Students often attend lectures or solve problems for extra credit, but Dr. Juan Cepeda-Rizo’s MAE 330 Thermodynamics class had an opportunity to do something with more impact—create a proposal for reuse of the shuttered Boeing C-17 production facility.
Cepeda-Rizo, who lives near the former aircraft plant, offered the opportunity at the beginning of the semester at the suggestion of neighbor Patricia Chen. With an interest in sustainable energy, students Mohamad Alkam, Hope Daley, Elyssa Lawrence, and Eric Velazquez immediately stepped forward. Facing a tight deadline of Sept. 12, the students came up with an idea for a solar park for the 160-acre site on Cherry Avenue near the Long Beach Airport.
“The goal was to explore placing a solar park on the property that would convert solar energy into usable power that could be patched into the grid for use by the local residents,” said Cepeda-Rizo, who supervised the students and assigned them focus areas based on their interests: solar panels, solar concentrators, cost/economic impact, and jobs expected to be generated.
The Pacific Gateway Workforce Development Board, which is managing a $3.9 million U.S. Department of Development grant to transition the site and its displaced workforce, sent the students requirements and project limitations.

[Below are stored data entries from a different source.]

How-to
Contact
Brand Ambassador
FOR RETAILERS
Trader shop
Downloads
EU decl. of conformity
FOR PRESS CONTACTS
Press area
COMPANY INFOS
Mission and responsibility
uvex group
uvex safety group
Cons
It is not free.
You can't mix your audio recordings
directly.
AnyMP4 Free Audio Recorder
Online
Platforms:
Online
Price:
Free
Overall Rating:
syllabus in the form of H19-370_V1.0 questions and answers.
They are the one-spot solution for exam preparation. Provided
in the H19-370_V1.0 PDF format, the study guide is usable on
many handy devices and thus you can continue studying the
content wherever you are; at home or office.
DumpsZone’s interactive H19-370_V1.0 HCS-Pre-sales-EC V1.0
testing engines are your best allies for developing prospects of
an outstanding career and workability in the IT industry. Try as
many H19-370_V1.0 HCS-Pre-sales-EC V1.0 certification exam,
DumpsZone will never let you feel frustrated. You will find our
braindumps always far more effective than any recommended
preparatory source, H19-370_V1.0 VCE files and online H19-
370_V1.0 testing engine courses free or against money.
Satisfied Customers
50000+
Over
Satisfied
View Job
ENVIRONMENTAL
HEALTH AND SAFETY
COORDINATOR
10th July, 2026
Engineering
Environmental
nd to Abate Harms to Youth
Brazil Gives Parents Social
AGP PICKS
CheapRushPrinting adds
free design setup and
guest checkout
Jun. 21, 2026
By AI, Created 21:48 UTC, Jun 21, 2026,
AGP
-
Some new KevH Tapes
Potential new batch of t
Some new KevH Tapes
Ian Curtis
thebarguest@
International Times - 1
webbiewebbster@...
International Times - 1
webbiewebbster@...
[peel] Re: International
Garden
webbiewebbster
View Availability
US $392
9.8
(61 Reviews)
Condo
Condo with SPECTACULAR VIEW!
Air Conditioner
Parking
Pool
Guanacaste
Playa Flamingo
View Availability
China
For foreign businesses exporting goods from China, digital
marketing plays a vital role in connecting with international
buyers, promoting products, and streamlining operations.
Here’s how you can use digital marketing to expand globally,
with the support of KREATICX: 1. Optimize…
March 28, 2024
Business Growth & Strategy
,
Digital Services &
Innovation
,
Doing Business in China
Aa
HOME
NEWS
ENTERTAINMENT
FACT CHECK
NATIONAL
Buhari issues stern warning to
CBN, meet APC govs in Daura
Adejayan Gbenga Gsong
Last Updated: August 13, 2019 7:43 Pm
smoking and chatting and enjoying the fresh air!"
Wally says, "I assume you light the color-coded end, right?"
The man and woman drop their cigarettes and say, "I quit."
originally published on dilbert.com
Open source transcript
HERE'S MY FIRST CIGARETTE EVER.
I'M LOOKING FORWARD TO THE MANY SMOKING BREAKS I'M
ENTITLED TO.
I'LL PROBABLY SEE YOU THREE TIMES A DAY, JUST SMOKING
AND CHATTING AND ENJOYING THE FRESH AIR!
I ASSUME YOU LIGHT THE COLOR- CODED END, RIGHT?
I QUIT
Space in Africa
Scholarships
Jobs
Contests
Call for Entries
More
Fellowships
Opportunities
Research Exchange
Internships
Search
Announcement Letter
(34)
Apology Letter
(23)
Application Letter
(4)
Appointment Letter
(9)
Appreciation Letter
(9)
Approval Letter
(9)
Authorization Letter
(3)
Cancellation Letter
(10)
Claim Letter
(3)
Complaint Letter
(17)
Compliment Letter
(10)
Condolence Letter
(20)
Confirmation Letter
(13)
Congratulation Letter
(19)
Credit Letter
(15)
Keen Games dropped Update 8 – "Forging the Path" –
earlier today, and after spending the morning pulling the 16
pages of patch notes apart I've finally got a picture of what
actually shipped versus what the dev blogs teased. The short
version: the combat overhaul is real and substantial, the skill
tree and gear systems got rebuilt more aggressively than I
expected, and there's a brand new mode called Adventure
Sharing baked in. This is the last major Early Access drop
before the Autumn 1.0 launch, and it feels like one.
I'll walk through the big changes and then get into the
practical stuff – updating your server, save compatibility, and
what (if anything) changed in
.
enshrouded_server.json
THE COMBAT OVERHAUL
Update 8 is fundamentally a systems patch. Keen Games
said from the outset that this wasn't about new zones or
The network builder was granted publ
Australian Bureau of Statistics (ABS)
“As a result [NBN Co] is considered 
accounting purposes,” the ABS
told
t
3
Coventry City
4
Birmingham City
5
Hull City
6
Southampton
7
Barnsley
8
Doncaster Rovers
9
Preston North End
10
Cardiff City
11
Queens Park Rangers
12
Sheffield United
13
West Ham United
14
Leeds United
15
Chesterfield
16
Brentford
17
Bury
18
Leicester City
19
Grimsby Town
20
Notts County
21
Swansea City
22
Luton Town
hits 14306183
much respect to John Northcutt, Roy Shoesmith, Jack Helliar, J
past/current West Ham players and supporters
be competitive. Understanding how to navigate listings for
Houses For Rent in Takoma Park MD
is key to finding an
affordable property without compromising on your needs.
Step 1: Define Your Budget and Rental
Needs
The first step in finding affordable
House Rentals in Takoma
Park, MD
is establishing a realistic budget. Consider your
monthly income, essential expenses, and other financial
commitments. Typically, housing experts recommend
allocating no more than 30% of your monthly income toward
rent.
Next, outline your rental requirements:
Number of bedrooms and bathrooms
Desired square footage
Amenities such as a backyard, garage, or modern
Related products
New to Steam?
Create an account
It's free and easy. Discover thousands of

The students offered three energy-generating scenarios. A fixed-tilt photovoltaic system would generate 30 megawatts of energy, enough to power nearly 5,000 homes for one year. That compared with the 43 megawatts that 13,360 that Thermal CSP power dishes would generate on the site and 250 megawatts produced by 3,704 Advanced Full-Spectrum CSP dishes.
The group also calculated the environmental impact. Advanced CSP would be the equivalent of 75,750 trees planted, 550 cars taken off the road, and 40 tankers of gas not burned. That compared with 26,060 trees planted, 189 cars taken off the road, and 13.8 tankers of gas not burned for the Thermal CSP system and 18,180 trees planted, 132 cars taken off the road, and 9.6 tankers of gas not burned for the solar panel system.
Building a solar park would help make Long Beach less energy dependent. The students estimated that 3,000 jobs would be created for every 100 systems installed. The park would result in utility revenue for the city, as well as property and income tax revenue. Apprenticeship programs could be offered during construction to add a job-training element.
At the end, the students presented the proposal at a Sept. 12 community meeting the city organized at Long Beach City College. Cepeda-Rizo, who works as a Lead Thermal Systems Engineer at the Jet Propulsion Laboratory, said the proposal was well-received, and hopefully will lead to students contributing more research to community organizations.
“I was impressed with the level of technical detail that the students presented as junior level engineering students,” he said. “More importantly, they were motivated by the nature of the project that that it would be presented to the city of Long Beach. Also impressive was demonstrating that the 3,000 to 5,000 jobs lost during the C-17 plant closure could be replaced with high salaried, technical jobs by putting in a solar park on the C-17 property.”
During its peak, the C-17 facility employed up to 5,000 people. Production of the large military transport planes began slowing in 2010, with the final C-17 produced in 2015. Boeing halted further production of the C-17 due to what it said was insufficient global demand. The company previously built the 717 in Long Beach.
City officials are looking for plans to return the site to productive use, create new economic development, attract industry, retain jobs, and offer workforce training strategies that align with Mayor Robert Garcia’s vision of Long Beach becoming a hub for emerging technology and innovation.